Should you match a competitor’s lower-rate offer? Game theory thinking helps you weigh the long-term payoff of a loyal client versus the short-term hit. How do you handle a client who seems hesitant? Instead of pressing harder (which might make them bolt), you might share more information and give them space, a move that builds trust and draws them closer. Basically, you start playing the long game, which in the mortgage business is the winning game.
At the end of the day, being an MLO is about relationships as much as numbers. If you treat each client interaction as part of a greater strategy of cooperation, mutual respect, and forward-thinking, you’ll not only close deals, you’ll build a network of clients and partners who are rooting for you and sending business your way.
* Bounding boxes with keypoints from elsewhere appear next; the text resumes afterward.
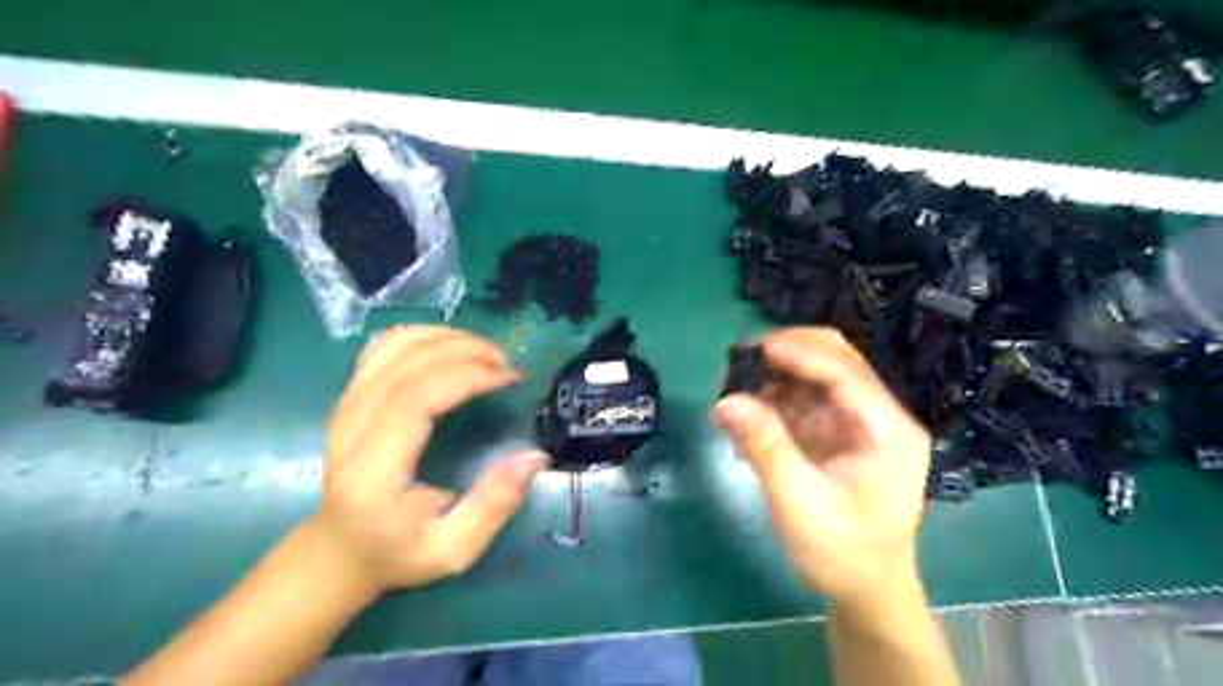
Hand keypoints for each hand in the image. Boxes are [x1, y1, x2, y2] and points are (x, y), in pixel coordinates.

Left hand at [310, 325, 547, 596]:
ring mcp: (346, 405)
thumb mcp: (453, 549)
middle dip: (467, 351)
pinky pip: (383, 347)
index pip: (416, 397)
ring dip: (447, 338)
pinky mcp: (349, 395)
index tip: (509, 378)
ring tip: (486, 354)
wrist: (336, 551)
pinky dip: (421, 335)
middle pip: (408, 362)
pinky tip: (450, 347)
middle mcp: (351, 426)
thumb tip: (535, 456)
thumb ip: (494, 505)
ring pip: (395, 345)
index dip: (468, 376)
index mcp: (374, 469)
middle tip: (508, 364)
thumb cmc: (396, 552)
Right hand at [714, 328, 932, 604]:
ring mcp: (858, 424)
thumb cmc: (843, 554)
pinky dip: (774, 401)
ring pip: (815, 376)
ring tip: (734, 391)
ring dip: (775, 377)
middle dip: (786, 354)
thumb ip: (765, 448)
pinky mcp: (838, 434)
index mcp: (887, 430)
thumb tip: (725, 401)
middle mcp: (877, 417)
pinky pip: (804, 401)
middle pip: (834, 361)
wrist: (866, 591)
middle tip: (739, 362)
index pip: (845, 372)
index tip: (754, 348)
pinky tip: (747, 418)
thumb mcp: (799, 504)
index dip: (799, 353)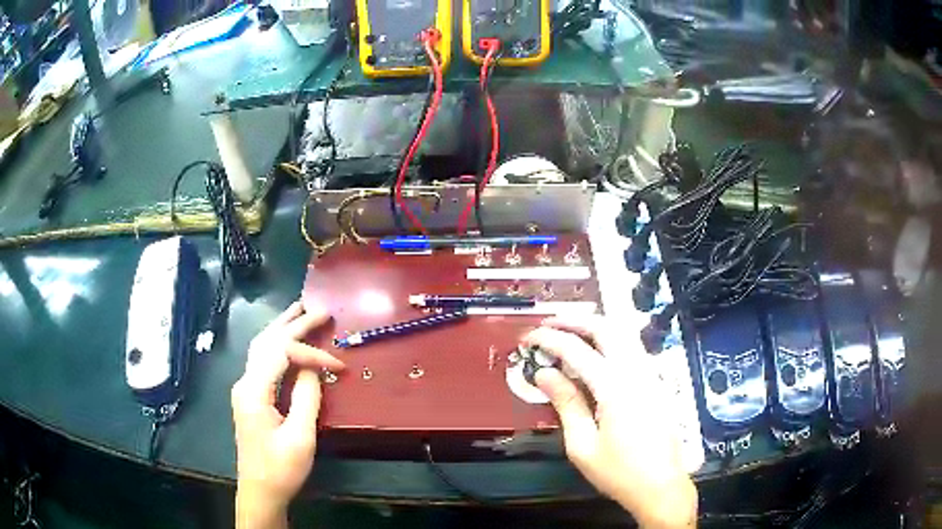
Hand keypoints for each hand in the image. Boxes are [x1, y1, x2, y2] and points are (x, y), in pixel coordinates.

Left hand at [231, 301, 344, 528]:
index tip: (339, 365)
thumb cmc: (281, 468)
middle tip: (319, 310)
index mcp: (254, 391)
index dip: (311, 352)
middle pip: (267, 342)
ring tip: (299, 310)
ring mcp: (245, 389)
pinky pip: (262, 361)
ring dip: (281, 328)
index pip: (281, 353)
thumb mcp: (300, 437)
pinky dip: (276, 344)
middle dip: (293, 324)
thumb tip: (315, 368)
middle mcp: (245, 382)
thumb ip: (307, 397)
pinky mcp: (250, 397)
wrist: (260, 491)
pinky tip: (285, 339)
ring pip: (260, 347)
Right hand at [523, 315, 696, 528]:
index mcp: (615, 387)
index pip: (577, 350)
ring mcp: (650, 375)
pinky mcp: (656, 384)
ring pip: (623, 334)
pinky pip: (631, 350)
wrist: (660, 486)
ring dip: (594, 327)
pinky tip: (595, 357)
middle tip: (549, 325)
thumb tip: (544, 374)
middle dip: (575, 320)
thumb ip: (566, 404)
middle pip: (607, 327)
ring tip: (568, 335)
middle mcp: (637, 372)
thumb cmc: (619, 472)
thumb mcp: (582, 445)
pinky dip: (609, 342)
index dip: (549, 339)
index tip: (528, 338)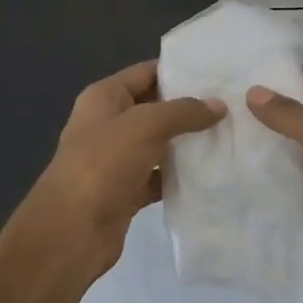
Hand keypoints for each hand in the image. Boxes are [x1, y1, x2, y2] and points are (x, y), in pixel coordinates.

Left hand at [24, 61, 225, 278]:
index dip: (178, 70)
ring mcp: (117, 159)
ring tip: (229, 134)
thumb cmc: (103, 165)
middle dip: (189, 106)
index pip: (146, 72)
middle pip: (155, 107)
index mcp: (104, 97)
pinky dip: (180, 174)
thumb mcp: (145, 126)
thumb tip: (219, 106)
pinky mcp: (126, 190)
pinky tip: (210, 172)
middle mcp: (109, 123)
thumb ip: (183, 112)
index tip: (217, 72)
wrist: (71, 232)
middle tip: (231, 103)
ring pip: (159, 142)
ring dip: (187, 141)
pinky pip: (159, 175)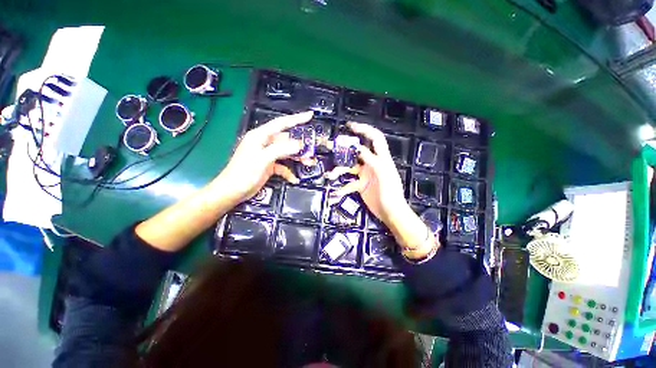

That’s the payoff of applying a bit of game theory to your world... better decisions, stronger client partnerships, and a reputation that sets you up for continued success. And you don’t need a PhD or a Hollywood movie made about you to do that, just the willingness to think a few moves ahead and always consider the other player on the board.
Sources
- Investopedia – Ultimate Guide to Game Theory: Principles and Applications. Definition and overview of game theory as “the science of strategy,” including its use in business and negotiations.
- FasterCapital – The Basics of Game Theory and its Application to Credit Risk. Discusses zero-sum vs. non-zero-sum scenarios in lending; uses a lender-borrower interest rate negotiation as an example of a zero-sum game.
- Dover Blog (George Carollo) – The Game Theory of Recruiting. Illustrates how one-shot vs. repeated games affect trust and cooperation in business relationships. Demonstrates that moving from a one-off interaction to a repeated interaction (ongoing relationship) encourages a shift from a low-trust equilibrium to a cooperative win-win scenario.
- Ali Abbas Eren (Medium, Aug 2025) – Game Theory in Negotiation: A Step-by-Step Guide for Better Outcomes. Provides accessible explanations of game theory concepts like the prisoner’s dilemma, information asymmetry, and BATNA in negotiation contexts. Contains the example of two coffee shops undercutting each other (analogous to price wars) as a “both lose” outcome of not cooperating, and defines information asymmetry in deals. Also offers negotiation tips such as understanding your BATNA (best alternative) to strengthen your position.
- Chris De La Motte (Sonar Blog, Dec 2024) – Understanding Buyer Psychology: Essential Insights for Loan Originators. Emphasizes the importance of trust, honest communication, and empathy in client relationships for MLOs. Notes that trust is built through consistency, openness, and genuinely acting in the client’s best interest, and that this honesty and transparency can lead to repeat business and referrals in the long run.